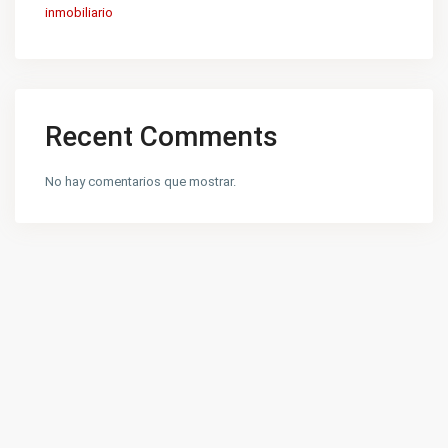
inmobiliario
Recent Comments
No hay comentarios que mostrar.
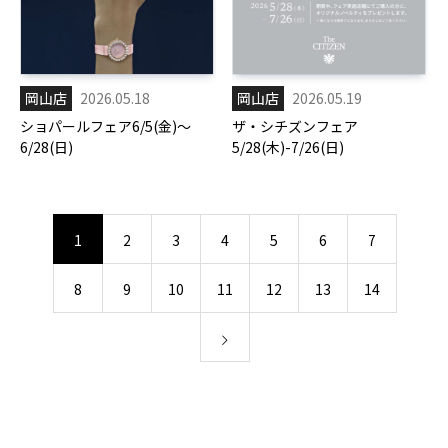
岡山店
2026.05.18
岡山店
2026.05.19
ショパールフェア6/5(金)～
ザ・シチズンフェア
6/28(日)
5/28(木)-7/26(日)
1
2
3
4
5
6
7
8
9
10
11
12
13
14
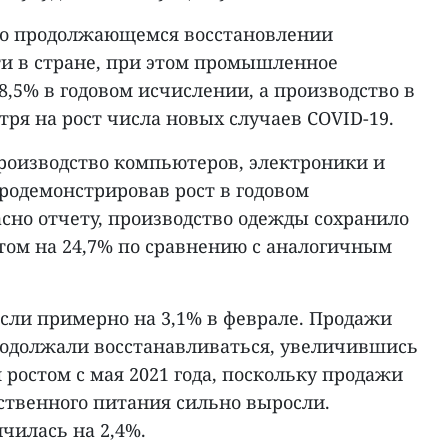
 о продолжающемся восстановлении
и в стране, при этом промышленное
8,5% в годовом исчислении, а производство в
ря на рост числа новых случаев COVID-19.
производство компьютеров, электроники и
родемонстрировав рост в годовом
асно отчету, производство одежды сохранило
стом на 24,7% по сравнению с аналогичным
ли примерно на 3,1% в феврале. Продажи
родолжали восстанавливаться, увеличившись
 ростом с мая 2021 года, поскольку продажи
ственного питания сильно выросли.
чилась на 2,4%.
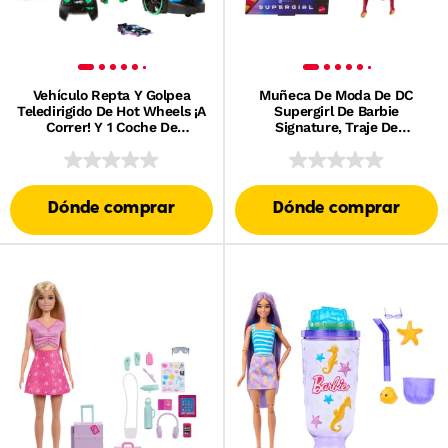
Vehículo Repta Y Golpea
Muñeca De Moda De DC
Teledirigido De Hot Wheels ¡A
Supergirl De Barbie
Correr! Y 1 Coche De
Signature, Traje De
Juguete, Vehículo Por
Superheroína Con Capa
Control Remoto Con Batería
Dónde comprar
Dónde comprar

○ ○ ○ ○

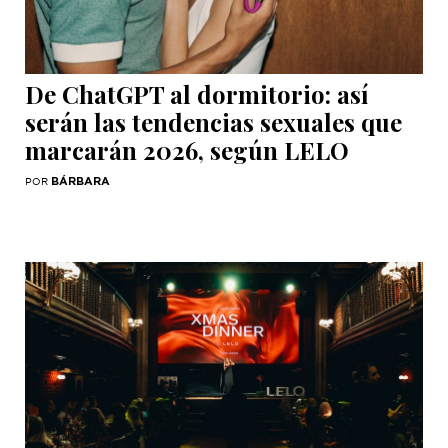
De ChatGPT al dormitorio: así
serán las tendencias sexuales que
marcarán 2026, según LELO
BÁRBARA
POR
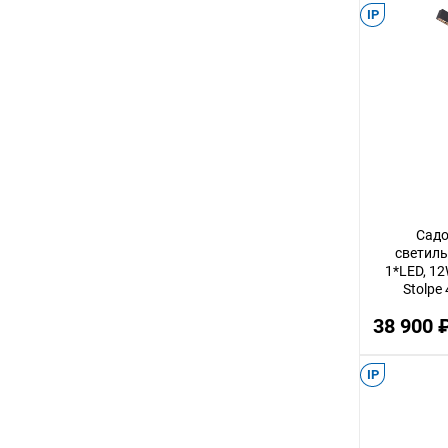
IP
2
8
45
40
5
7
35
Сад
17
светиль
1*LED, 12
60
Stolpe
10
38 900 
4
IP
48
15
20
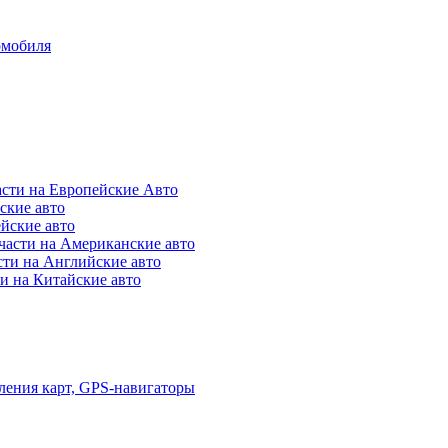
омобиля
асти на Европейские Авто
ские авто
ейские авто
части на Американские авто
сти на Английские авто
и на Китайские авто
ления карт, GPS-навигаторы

○ ○ ○ ○

• _ABOUT THIS EXERCISE_: Copy out the entries again from the line containing "inmobiliario" through the line containing "чилась на 2,4%.", including both of those lines, and omit the pictures.

• _FINISHED EXERCISE_:
inmobiliario
Recent Comments
No hay comentarios que mostrar.
岡山店
2026.05.18
岡山店
2026.05.19
ショパールフェア6/5(金)～
ザ・シチズンフェア
6/28(日)
5/28(木)-7/26(日)
1
2
3
4
5
6
7
8
9
10
11
12
13
14
 о продолжающемся восстановлении
и в стране, при этом промышленное
8,5% в годовом исчислении, а производство в
ря на рост числа новых случаев COVID-19.
производство компьютеров, электроники и
родемонстрировав рост в годовом
асно отчету, производство одежды сохранило
стом на 24,7% по сравнению с аналогичным
ли примерно на 3,1% в феврале. Продажи
родолжали восстанавливаться, увеличившись
 ростом с мая 2021 года, поскольку продажи
ственного питания сильно выросли.
чилась на 2,4%.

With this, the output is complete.